[Opening DATA RECORDS section]

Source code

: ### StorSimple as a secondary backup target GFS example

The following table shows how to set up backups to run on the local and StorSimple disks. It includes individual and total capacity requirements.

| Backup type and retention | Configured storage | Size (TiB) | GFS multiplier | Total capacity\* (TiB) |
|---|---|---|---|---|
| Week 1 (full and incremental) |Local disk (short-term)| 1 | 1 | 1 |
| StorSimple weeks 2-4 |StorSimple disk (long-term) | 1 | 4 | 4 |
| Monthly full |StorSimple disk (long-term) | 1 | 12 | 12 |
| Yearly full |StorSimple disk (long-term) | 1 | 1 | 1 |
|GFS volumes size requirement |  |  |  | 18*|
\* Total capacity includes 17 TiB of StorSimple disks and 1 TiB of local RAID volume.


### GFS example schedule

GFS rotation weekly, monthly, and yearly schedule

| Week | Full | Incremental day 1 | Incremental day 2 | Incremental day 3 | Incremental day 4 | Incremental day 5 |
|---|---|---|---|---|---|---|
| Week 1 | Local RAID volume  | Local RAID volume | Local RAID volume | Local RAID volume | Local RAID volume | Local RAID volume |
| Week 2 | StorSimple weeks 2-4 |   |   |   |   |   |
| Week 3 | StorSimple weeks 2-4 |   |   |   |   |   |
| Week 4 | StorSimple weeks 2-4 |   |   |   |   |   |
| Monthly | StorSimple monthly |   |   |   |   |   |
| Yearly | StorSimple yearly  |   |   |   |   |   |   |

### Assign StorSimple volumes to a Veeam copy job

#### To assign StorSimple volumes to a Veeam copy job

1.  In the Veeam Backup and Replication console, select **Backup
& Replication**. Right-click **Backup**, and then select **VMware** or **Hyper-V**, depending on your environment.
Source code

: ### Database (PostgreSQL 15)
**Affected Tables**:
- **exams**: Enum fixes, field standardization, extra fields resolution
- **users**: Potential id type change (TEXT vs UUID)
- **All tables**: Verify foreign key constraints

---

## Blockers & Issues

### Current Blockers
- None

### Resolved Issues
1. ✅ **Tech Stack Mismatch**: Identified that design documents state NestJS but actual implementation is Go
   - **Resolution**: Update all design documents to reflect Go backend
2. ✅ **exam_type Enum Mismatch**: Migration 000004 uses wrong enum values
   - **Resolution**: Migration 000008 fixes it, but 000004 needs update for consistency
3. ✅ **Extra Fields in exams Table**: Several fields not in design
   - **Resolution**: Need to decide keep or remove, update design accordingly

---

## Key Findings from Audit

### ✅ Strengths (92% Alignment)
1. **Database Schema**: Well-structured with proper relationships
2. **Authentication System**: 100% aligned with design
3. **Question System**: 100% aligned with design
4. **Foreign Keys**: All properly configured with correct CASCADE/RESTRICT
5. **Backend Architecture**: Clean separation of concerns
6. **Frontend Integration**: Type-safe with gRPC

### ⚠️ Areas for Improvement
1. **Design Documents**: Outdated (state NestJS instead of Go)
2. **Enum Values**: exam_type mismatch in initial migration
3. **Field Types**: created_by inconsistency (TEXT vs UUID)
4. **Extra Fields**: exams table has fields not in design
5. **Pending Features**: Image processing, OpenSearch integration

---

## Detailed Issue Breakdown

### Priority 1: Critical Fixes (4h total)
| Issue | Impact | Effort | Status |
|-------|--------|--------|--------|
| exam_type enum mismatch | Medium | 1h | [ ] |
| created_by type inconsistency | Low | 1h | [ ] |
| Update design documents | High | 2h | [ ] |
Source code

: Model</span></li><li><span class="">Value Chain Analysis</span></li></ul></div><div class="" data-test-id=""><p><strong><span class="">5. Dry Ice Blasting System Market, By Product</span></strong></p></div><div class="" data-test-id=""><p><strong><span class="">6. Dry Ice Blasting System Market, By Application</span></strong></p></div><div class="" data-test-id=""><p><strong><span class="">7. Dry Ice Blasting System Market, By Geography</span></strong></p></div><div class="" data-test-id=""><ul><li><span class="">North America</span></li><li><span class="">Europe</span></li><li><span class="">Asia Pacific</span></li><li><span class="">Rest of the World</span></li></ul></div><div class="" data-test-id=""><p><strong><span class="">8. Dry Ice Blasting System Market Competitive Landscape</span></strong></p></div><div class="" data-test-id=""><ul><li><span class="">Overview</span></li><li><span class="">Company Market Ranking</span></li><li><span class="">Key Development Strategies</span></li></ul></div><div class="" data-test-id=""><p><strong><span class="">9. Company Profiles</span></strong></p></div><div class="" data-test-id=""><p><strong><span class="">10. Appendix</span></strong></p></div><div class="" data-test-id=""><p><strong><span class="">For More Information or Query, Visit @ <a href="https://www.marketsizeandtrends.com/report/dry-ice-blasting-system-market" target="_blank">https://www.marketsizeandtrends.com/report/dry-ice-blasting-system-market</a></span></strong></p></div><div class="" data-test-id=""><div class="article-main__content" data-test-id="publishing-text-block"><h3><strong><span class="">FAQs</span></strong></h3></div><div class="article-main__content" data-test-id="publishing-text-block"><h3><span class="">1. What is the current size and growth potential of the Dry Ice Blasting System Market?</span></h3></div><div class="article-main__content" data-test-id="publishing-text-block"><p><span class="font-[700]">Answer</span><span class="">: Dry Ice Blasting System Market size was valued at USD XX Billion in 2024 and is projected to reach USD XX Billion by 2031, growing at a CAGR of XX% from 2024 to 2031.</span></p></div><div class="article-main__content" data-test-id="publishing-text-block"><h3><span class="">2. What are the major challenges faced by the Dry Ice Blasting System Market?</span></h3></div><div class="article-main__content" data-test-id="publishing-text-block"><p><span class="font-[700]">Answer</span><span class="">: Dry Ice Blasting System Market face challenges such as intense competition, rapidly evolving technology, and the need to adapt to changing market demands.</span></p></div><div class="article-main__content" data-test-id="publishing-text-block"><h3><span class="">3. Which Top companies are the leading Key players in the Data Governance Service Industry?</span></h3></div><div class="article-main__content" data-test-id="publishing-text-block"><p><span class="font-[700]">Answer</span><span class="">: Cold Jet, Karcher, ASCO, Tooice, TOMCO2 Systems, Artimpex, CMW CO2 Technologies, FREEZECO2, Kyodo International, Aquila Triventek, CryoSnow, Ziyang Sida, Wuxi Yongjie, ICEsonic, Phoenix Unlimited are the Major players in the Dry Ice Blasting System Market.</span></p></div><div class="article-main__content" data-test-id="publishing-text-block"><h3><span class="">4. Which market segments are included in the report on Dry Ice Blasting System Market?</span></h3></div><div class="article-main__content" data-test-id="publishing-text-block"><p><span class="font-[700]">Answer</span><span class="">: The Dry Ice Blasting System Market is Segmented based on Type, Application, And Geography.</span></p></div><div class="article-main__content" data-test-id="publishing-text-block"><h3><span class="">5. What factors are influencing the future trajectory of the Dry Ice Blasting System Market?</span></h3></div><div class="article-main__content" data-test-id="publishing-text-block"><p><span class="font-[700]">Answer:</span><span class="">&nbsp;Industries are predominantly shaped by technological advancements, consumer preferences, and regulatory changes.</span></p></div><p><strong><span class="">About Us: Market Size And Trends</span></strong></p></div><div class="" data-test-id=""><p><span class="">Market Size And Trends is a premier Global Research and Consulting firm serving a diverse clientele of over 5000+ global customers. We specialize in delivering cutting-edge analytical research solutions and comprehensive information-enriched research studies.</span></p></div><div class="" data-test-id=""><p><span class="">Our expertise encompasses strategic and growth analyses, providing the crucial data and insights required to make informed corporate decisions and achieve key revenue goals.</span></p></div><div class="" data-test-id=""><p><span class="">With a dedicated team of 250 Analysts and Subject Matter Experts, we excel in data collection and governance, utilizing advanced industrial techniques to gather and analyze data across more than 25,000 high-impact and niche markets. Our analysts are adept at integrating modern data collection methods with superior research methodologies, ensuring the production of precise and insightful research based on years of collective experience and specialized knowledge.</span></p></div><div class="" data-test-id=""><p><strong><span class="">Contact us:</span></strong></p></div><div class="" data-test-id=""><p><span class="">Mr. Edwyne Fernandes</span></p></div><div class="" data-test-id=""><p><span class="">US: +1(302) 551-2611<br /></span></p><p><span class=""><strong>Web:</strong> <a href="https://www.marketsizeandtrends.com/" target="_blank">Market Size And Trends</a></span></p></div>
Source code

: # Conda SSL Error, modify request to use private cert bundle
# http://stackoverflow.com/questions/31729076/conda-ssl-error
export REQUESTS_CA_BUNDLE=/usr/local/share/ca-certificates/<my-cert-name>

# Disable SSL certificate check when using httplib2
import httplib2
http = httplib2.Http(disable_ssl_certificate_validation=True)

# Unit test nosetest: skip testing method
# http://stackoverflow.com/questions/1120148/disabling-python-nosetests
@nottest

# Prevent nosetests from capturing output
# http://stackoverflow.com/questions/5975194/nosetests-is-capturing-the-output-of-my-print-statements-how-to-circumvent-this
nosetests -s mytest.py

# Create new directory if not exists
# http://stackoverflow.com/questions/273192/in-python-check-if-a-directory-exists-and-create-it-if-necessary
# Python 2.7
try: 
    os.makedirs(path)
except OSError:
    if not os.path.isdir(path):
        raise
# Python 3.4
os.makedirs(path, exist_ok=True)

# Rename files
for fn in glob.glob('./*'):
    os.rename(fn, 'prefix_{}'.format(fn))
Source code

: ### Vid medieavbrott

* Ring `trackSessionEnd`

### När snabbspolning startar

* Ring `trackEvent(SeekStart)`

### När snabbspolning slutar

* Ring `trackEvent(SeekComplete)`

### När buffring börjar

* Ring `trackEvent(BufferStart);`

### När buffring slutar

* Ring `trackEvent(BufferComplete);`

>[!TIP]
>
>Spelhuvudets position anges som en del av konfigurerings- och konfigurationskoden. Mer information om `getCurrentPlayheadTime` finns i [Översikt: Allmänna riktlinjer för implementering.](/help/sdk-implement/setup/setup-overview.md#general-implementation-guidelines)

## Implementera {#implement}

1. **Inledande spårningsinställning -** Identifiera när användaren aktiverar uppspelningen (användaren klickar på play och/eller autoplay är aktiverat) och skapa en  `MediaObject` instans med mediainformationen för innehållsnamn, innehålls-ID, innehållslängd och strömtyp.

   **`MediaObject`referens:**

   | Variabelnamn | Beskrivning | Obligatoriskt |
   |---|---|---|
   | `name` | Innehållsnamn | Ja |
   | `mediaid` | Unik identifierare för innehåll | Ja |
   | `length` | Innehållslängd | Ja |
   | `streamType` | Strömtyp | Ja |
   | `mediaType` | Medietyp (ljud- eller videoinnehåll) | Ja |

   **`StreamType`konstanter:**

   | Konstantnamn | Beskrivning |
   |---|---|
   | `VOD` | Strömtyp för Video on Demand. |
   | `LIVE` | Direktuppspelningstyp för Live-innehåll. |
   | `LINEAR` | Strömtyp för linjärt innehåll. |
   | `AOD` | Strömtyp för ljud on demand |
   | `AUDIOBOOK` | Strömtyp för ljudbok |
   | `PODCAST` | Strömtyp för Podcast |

[Closing DATA RECORDS section]

## [WHAT YOU WILL DO]
Please filter the entries above down to the lines holding "snabbspolning" and copy them.

## [RESULT OF THIS EXERCISE]
### När snabbspolning startar
### När snabbspolning slutar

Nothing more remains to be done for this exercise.